The Court thus held that reduction to practice was not necessary in every case; but the Court did not hold that a conception, having neither a reduction to practice nor an enabling description, is ready for patenting as a matter of law. To be "ready for patenting" the inventor must be able to prepare a patent application, that is, to provide an enabling disclosure as required by 35 U.S.C. 112. See Robotic Vision Systems, Inc. v. View Engineering, Inc., 249 F.3d 1307, 1313, 58 USPQ2d 1723, 1727-28 (Fed. Cir. 2001). For a complex concept such as the prebias technique, wherein the inventor himself was uncertain whether it could be made to work, a bare conception that has not been enabled is not a completed invention ready for patenting. Although conception can occur before the inventor has verified that his idea will work, see Burroughs Wellcome Co. v Barr Labs., Inc., 40 F.3d 1223, 1228, 32 USPQ2d 1915, 1919 (Fed. Cir. 1994), when development and verification are needed in order to prepare a patent application that complies with 112, the invention is not yet ready for patenting.

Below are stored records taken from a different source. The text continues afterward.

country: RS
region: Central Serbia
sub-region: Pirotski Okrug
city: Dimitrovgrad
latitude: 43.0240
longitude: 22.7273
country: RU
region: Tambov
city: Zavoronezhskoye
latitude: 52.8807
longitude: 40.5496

Lockheed argues that since Dr. Chan's proposal included the system's four steps that are set forth in the claim, the idea was "ready for patenting" as a matter of law, even if it were not then enabled. However, the patent statute requires an enabling disclosure of how to make and use the invention. See Genentech, Inc. v. Novo Nordisk A/S, 108 F.3d 1361, 1365, 42 U.S.P.Q. 2d (BNA) 1001, 1004 (Fed. Cir. 1997) ("To be enabling, the specification of a patent must teach those skilled in the art how to make and use the full scope of the claimed invention without 'undue experimentation.'"). The fact that a concept is eventually shown to be workable does not retrospectively convert the concept into one that was "ready for patenting" at the time of conception. As we have observed, the Court recognized this distinction when it stated in Pfaff that the on sale bar does not arise when there is "additional development after the offer for sale." 526 U.S. at 68 n.14, 48 USPQ2d at 1647 n.14. The district court erred in ruling that the prebias invention was ready for patenting upon conception as communicated in the engineering proposal. The judgment based thereon can not stand; thus we need not reach the question of whether a commercial offer of sale was made.

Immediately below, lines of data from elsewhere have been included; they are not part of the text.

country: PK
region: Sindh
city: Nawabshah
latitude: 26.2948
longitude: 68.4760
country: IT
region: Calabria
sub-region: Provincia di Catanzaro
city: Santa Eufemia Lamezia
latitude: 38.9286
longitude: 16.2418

The judgment of invalidity for violation of the on sale bar is reversed, and the case is remanded for further proceedings.2
REVERSED AND REMANDED
Notes:
Space Systems/Loral, Inc. v. Lockheed Martin Corp., C- 96-3418 SI (N.D. Cal. Dec. 17, 1999).

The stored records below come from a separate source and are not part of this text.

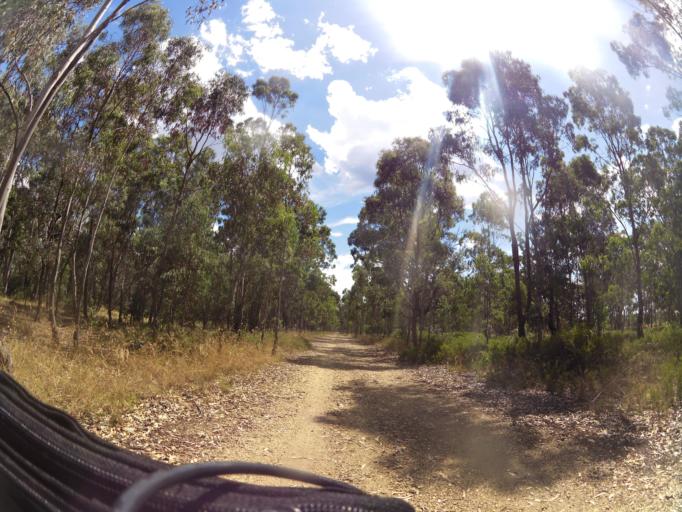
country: AU
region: Victoria
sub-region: Wellington
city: Heyfield
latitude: -37.9830
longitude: 146.7272
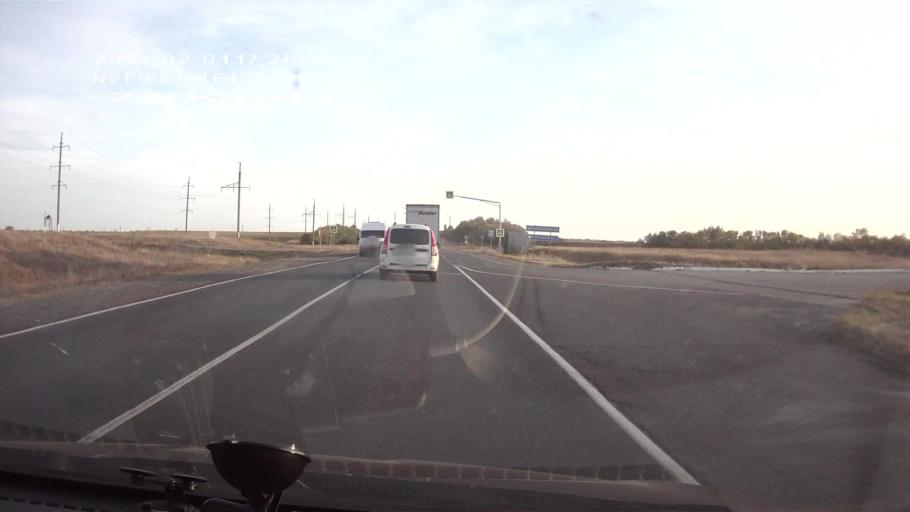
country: RU
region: Saratov
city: Krasnoarmeysk
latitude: 51.1676
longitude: 45.6489
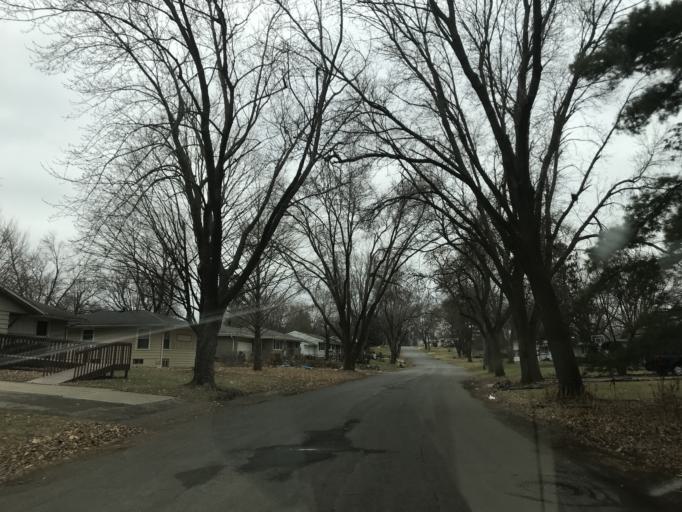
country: US
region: Wisconsin
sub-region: Dane County
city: Monona
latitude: 43.0696
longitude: -89.3130
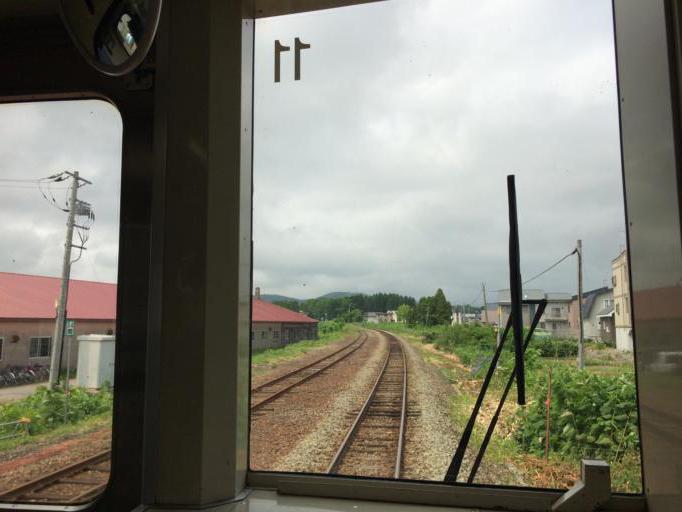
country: JP
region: Hokkaido
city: Niseko Town
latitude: 42.9057
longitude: 140.7457
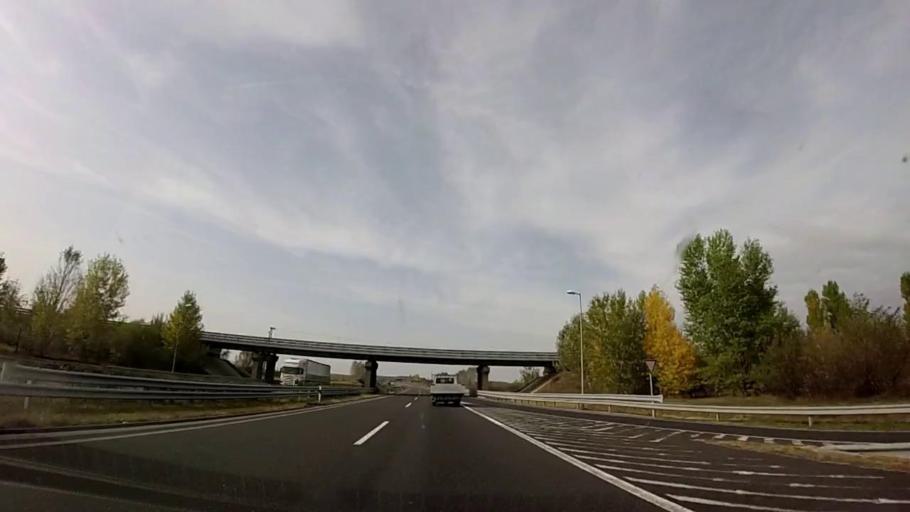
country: HU
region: Somogy
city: Kethely
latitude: 46.6839
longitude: 17.3765
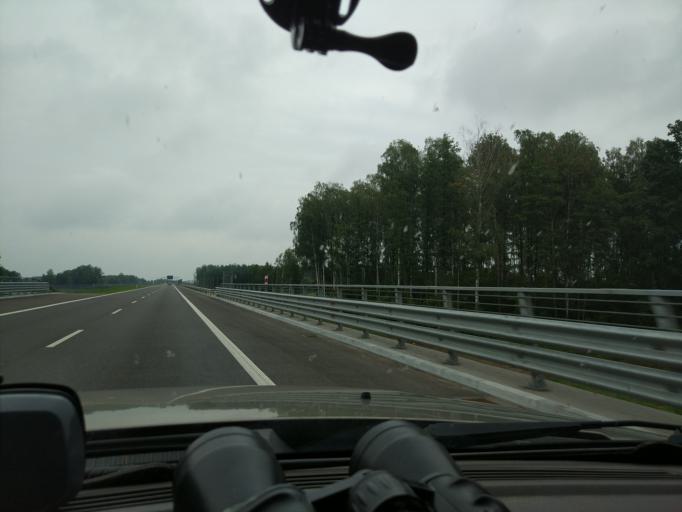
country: PL
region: Podlasie
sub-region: Powiat zambrowski
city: Szumowo
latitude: 52.9346
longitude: 22.1406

The district court had construed the claims of the '375 patent, and on Nov. 12, 1999 had granted a request by SSL to file a motion to reconsider part of the claim construction. However, on December 17, 1999 the court issued the summary judgment of this appeal, and dismissed the claim construction as moot. Although SSL asks us to review the claim construction, the district court had decided to reconsider its claim construction, and it is not before us for review. It may be reconsidered on remand.